- Source data -

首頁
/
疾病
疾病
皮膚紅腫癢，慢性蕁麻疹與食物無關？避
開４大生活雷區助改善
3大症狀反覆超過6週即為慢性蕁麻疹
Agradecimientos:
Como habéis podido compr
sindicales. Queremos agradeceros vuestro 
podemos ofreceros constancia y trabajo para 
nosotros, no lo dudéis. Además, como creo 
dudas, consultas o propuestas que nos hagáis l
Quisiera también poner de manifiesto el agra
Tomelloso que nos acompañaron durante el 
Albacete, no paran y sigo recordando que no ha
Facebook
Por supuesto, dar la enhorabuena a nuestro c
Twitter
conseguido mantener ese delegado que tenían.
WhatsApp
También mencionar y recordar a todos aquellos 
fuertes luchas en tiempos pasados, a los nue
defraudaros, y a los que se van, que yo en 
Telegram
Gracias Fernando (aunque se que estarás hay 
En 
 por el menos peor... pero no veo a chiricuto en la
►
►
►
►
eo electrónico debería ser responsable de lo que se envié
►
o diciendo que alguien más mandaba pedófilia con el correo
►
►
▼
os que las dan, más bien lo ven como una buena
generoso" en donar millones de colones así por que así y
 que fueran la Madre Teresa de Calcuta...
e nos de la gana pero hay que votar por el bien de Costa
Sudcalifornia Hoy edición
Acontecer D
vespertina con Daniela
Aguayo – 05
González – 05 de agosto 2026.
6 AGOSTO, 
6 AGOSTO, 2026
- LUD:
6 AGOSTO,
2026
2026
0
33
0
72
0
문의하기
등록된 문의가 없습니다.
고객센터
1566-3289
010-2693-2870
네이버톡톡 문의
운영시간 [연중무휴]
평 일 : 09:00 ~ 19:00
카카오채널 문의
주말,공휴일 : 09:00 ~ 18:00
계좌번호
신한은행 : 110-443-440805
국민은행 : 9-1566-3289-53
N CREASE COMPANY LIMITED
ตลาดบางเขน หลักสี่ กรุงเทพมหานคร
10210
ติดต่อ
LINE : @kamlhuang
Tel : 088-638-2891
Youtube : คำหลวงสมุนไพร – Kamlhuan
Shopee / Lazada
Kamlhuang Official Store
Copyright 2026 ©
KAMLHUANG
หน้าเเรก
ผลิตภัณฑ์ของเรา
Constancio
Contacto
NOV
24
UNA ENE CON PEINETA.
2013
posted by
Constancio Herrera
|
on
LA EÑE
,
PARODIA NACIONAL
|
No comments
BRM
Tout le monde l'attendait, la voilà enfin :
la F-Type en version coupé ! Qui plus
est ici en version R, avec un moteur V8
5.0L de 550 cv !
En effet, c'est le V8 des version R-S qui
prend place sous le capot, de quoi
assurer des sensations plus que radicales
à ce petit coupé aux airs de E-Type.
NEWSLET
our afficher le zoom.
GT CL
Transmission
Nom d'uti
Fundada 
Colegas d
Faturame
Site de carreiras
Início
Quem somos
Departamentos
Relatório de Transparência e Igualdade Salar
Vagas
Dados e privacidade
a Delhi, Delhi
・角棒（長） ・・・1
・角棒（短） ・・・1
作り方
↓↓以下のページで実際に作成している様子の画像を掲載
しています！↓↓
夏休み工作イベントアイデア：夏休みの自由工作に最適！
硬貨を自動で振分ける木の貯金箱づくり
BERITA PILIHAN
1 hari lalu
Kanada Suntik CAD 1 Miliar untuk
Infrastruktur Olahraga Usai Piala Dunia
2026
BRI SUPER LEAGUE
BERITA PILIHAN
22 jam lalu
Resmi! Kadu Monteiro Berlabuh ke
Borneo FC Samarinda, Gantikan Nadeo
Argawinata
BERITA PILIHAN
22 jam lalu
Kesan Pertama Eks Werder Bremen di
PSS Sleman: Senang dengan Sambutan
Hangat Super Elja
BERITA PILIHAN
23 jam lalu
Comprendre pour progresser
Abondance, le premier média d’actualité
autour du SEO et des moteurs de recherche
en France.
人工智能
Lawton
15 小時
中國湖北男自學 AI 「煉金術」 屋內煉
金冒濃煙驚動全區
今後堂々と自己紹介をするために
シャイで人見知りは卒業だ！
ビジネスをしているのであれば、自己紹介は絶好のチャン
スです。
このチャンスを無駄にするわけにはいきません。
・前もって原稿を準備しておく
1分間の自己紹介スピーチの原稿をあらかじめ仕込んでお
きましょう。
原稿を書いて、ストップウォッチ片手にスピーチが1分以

- Action item -
Exactly reproduce every line of the records.

- Exercise answer -
首頁
/
疾病
疾病
皮膚紅腫癢，慢性蕁麻疹與食物無關？避
開４大生活雷區助改善
3大症狀反覆超過6週即為慢性蕁麻疹
Agradecimientos:
Como habéis podido compr
sindicales. Queremos agradeceros vuestro 
podemos ofreceros constancia y trabajo para 
nosotros, no lo dudéis. Además, como creo 
dudas, consultas o propuestas que nos hagáis l
Quisiera también poner de manifiesto el agra
Tomelloso que nos acompañaron durante el 
Albacete, no paran y sigo recordando que no ha
Facebook
Por supuesto, dar la enhorabuena a nuestro c
Twitter
conseguido mantener ese delegado que tenían.
WhatsApp
También mencionar y recordar a todos aquellos 
fuertes luchas en tiempos pasados, a los nue
defraudaros, y a los que se van, que yo en 
Telegram
Gracias Fernando (aunque se que estarás hay 
En 
 por el menos peor... pero no veo a chiricuto en la
►
►
►
►
eo electrónico debería ser responsable de lo que se envié
►
o diciendo que alguien más mandaba pedófilia con el correo
►
►
▼
os que las dan, más bien lo ven como una buena
generoso" en donar millones de colones así por que así y
 que fueran la Madre Teresa de Calcuta...
e nos de la gana pero hay que votar por el bien de Costa
Sudcalifornia Hoy edición
Acontecer D
vespertina con Daniela
Aguayo – 05
González – 05 de agosto 2026.
6 AGOSTO, 
6 AGOSTO, 2026
- LUD:
6 AGOSTO,
2026
2026
0
33
0
72
0
문의하기
등록된 문의가 없습니다.
고객센터
1566-3289
010-2693-2870
네이버톡톡 문의
운영시간 [연중무휴]
평 일 : 09:00 ~ 19:00
카카오채널 문의
주말,공휴일 : 09:00 ~ 18:00
계좌번호
신한은행 : 110-443-440805
국민은행 : 9-1566-3289-53
N CREASE COMPANY LIMITED
ตลาดบางเขน หลักสี่ กรุงเทพมหานคร
10210
ติดต่อ
LINE : @kamlhuang
Tel : 088-638-2891
Youtube : คำหลวงสมุนไพร – Kamlhuan
Shopee / Lazada
Kamlhuang Official Store
Copyright 2026 ©
KAMLHUANG
หน้าเเรก
ผลิตภัณฑ์ของเรา
Constancio
Contacto
NOV
24
UNA ENE CON PEINETA.
2013
posted by
Constancio Herrera
|
on
LA EÑE
,
PARODIA NACIONAL
|
No comments
BRM
Tout le monde l'attendait, la voilà enfin :
la F-Type en version coupé ! Qui plus
est ici en version R, avec un moteur V8
5.0L de 550 cv !
En effet, c'est le V8 des version R-S qui
prend place sous le capot, de quoi
assurer des sensations plus que radicales
à ce petit coupé aux airs de E-Type.
NEWSLET
our afficher le zoom.
GT CL
Transmission
Nom d'uti
Fundada 
Colegas d
Faturame
Site de carreiras
Início
Quem somos
Departamentos
Relatório de Transparência e Igualdade Salar
Vagas
Dados e privacidade
a Delhi, Delhi
・角棒（長） ・・・1
・角棒（短） ・・・1
作り方
↓↓以下のページで実際に作成している様子の画像を掲載
しています！↓↓
夏休み工作イベントアイデア：夏休みの自由工作に最適！
硬貨を自動で振分ける木の貯金箱づくり
BERITA PILIHAN
1 hari lalu
Kanada Suntik CAD 1 Miliar untuk
Infrastruktur Olahraga Usai Piala Dunia
2026
BRI SUPER LEAGUE
BERITA PILIHAN
22 jam lalu
Resmi! Kadu Monteiro Berlabuh ke
Borneo FC Samarinda, Gantikan Nadeo
Argawinata
BERITA PILIHAN
22 jam lalu
Kesan Pertama Eks Werder Bremen di
PSS Sleman: Senang dengan Sambutan
Hangat Super Elja
BERITA PILIHAN
23 jam lalu
Comprendre pour progresser
Abondance, le premier média d’actualité
autour du SEO et des moteurs de recherche
en France.
人工智能
Lawton
15 小時
中國湖北男自學 AI 「煉金術」 屋內煉
金冒濃煙驚動全區
今後堂々と自己紹介をするために
シャイで人見知りは卒業だ！
ビジネスをしているのであれば、自己紹介は絶好のチャン
スです。
このチャンスを無駄にするわけにはいきません。
・前もって原稿を準備しておく
1分間の自己紹介スピーチの原稿をあらかじめ仕込んでお
きましょう。
原稿を書いて、ストップウォッチ片手にスピーチが1分以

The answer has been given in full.